Dans le texte sur la conjoncture économique, pourquoi les auteurs n'ont-ils jamais trouvé crédible l'idée que la hausse du pétrole ferait basculer l'économie mondiale dans la récession ? Répondez en une à trois phrases.

Texte.
•••••

Il y a peu, on nous expliquait que la hausse des prix du pétrole allait précipiter l’économie mondiale dans la récession. Cette thèse ne nous a jamais paru très crédible. Il nous semblait que la remontée du prix des hydrocarbures était justement l’expression de la vigueur du cycle économique mondial ; nous étions donc en présence d’un choc de demande et non pas d’un choc d’offre. Dans ces conditions, la hausse du prix du brut affecterait sans doute la croissance mondiale mais pas au point de provoquer une récession dans les pays industrialisés. Les dernières statistiques américaines confirment ce diagnostic. Après un passage à vide estival, les créations d’emplois ont repris (+300k en octobre) et la production industrielle est nettement repartie à la hausse (+0.6% en octobre). Le tableau est cependant moins positif du coté européen. La croissance de la zone Euro a patiné au 3ème trimestre (+0.3%), particulièrement en France (+0.1%) où la consommation a reculé sensiblement. Il faut davantage y voir une correction logique après la forte hausse du 1er semestre que l’amorce d’un retournement durable du cycle de consommation. Après le “ trou d’air ” du 3ème trimestre l’économie européenne pourra reprendre sa marche normale… Enfin, si tout se passe bien.

•••••

Données fournies.
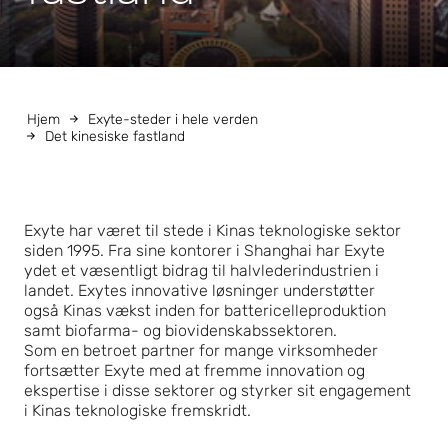
Hjem
Exyte-steder i hele verden
Det kinesiske fastland
Exyte har været til stede i Kinas teknologiske sektor
siden 1995. Fra sine kontorer i Shanghai har Exyte
ydet et væsentligt bidrag til halvlederindustrien i
landet. Exytes innovative løsninger understøtter
også Kinas vækst inden for battericelleproduktion
samt biofarma- og biovidenskabssektoren.
Som en betroet partner for mange virksomheder
fortsætter Exyte med at fremme innovation og
ekspertise i disse sektorer og styrker sit engagement
i Kinas teknologiske fremskridt.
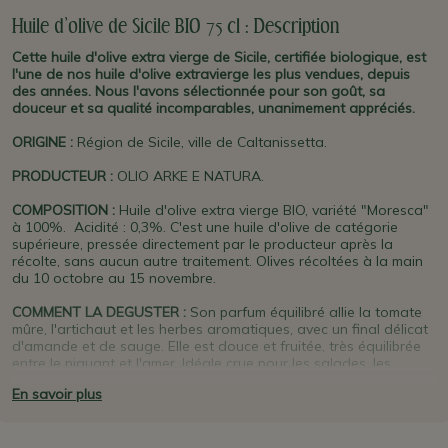
Huile d'olive de Sicile BIO 75 cl : Description
Cette huile d'olive extra vierge de Sicile, certifiée biologique, est
l'une de nos huile d'olive extravierge les plus vendues, depuis
des années. Nous l'avons sélectionnée pour son goût, sa
douceur et sa qualité incomparables, unanimement appréciés.
ORIGINE
:
Région de Sicile, ville de Caltanissetta.
PRODUCTEUR
:
OLIO ARKE E NATURA.
COMPOSITION :
Huile d'olive extra vierge BIO, variété "Moresca"
à 100%. Acidité : 0,3%. C'est une huile d'olive de catégorie
supérieure, pressée directement par le producteur après la
récolte, sans aucun autre traitement. Olives récoltées à la main
du 10 octobre au 15 novembre.
COMMENT LA DEGUSTER :
Son parfum équilibré allie la tomate
mûre, l'artichaut et les herbes aromatiques, avec un final délicat
d'amande et de sauge. Elle est douce et fruitée, très équilibrée
entre le piquant et l'amer
.
Idéale crue pour les salades, les
poissons, les viandes, et pour toutes les cuissons.
En savoir plus
PLUS D'INFO :
Cette huile extra vierge BIO a remporté plusieurs
concours internationaux, dont deux années de suite (2012 et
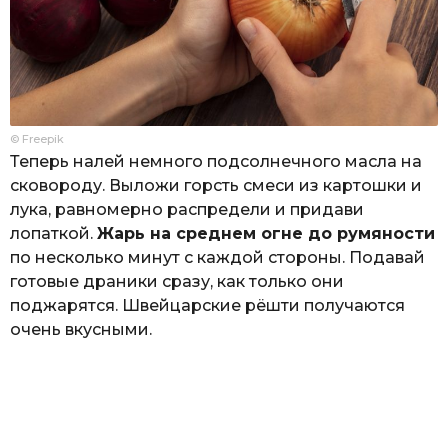
© Freepik
Теперь налей немного подсолнечного масла на
сковороду. Выложи горсть смеси из картошки и
лука, равномерно распредели и придави
лопаткой.
Жарь на среднем огне до румяности
по несколько минут с каждой стороны. Подавай
готовые драники сразу, как только они
поджарятся. Швейцарские рёшти получаются
очень вкусными.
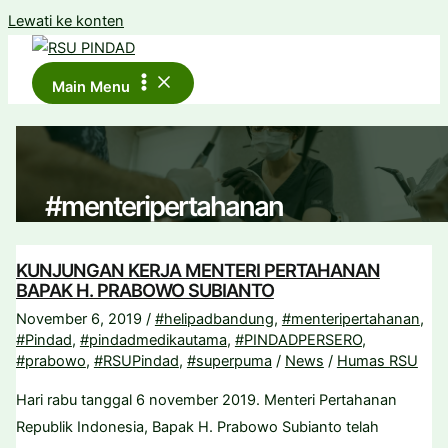
Lewati ke konten
Main Menu
#menteripertahanan
KUNJUNGAN KERJA MENTERI PERTAHANAN
BAPAK H. PRABOWO SUBIANTO
November 6, 2019
/
#helipadbandung
,
#menteripertahanan
,
#Pindad
,
#pindadmedikautama
,
#PINDADPERSERO
,
#prabowo
,
#RSUPindad
,
#superpuma
/
News
/
Humas RSU
Hari rabu tanggal 6 november 2019. Menteri Pertahanan
Republik Indonesia, Bapak H. Prabowo Subianto telah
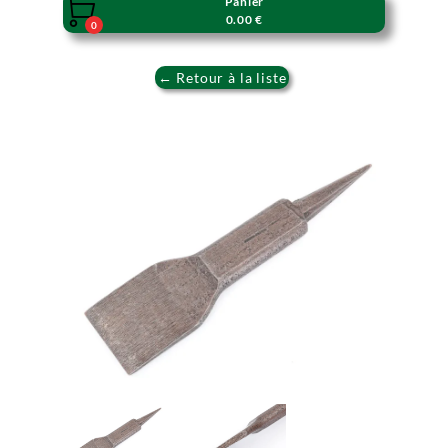
Panier

0.00 €
0
← Retour à la liste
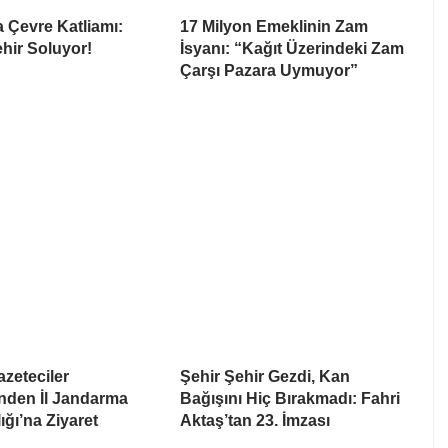
 Çevre Katliamı:
17 Milyon Emeklinin Zam
ehir Soluyor!
İsyanı: “Kağıt Üzerindeki Zam
Çarşı Pazara Uymuyor”
zeteciler
Şehir Şehir Gezdi, Kan
nden İl Jandarma
Bağışını Hiç Bırakmadı: Fahri
ğı’na Ziyaret
Aktaş’tan 23. İmzası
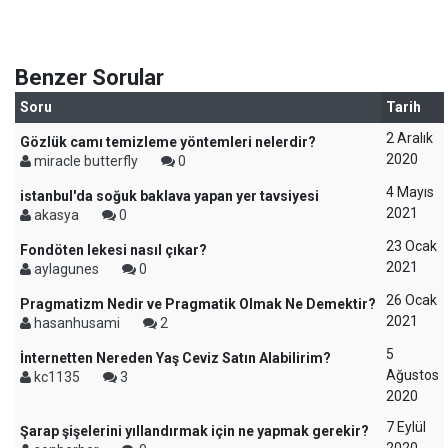
Benzer Sorular
Soru
Tarih
2 Aralık
Gözlük camı temizleme yöntemleri nelerdir?
2020
miracle butterfly
0
4 Mayıs
istanbul'da soğuk baklava yapan yer tavsiyesi
2021
akasya
0
23 Ocak
Fondöten lekesi nasıl çıkar?
2021
aylagunes
0
26 Ocak
Pragmatizm Nedir ve Pragmatik Olmak Ne Demektir?
2021
hasanhusami
2
5
İnternetten Nereden Yaş Ceviz Satın Alabilirim?
Ağustos
kc1135
3
2020
7 Eylül
Şarap şişelerini yıllandırmak için ne yapmak gerekir?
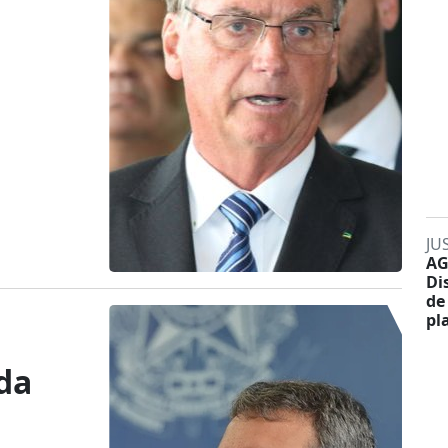
JU
AG
Di
de
pl
da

•••••

Réponse ci-dessous.
Selon eux, la remontée du prix des hydrocarbures traduisait justement la vigueur du cycle économique mondial : il s'agissait donc d'un choc de demande et non d'un choc d'offre. Dans ces conditions, la hausse du brut pouvait freiner la croissance mondiale, mais pas au point de provoquer une récession dans les pays industrialisés.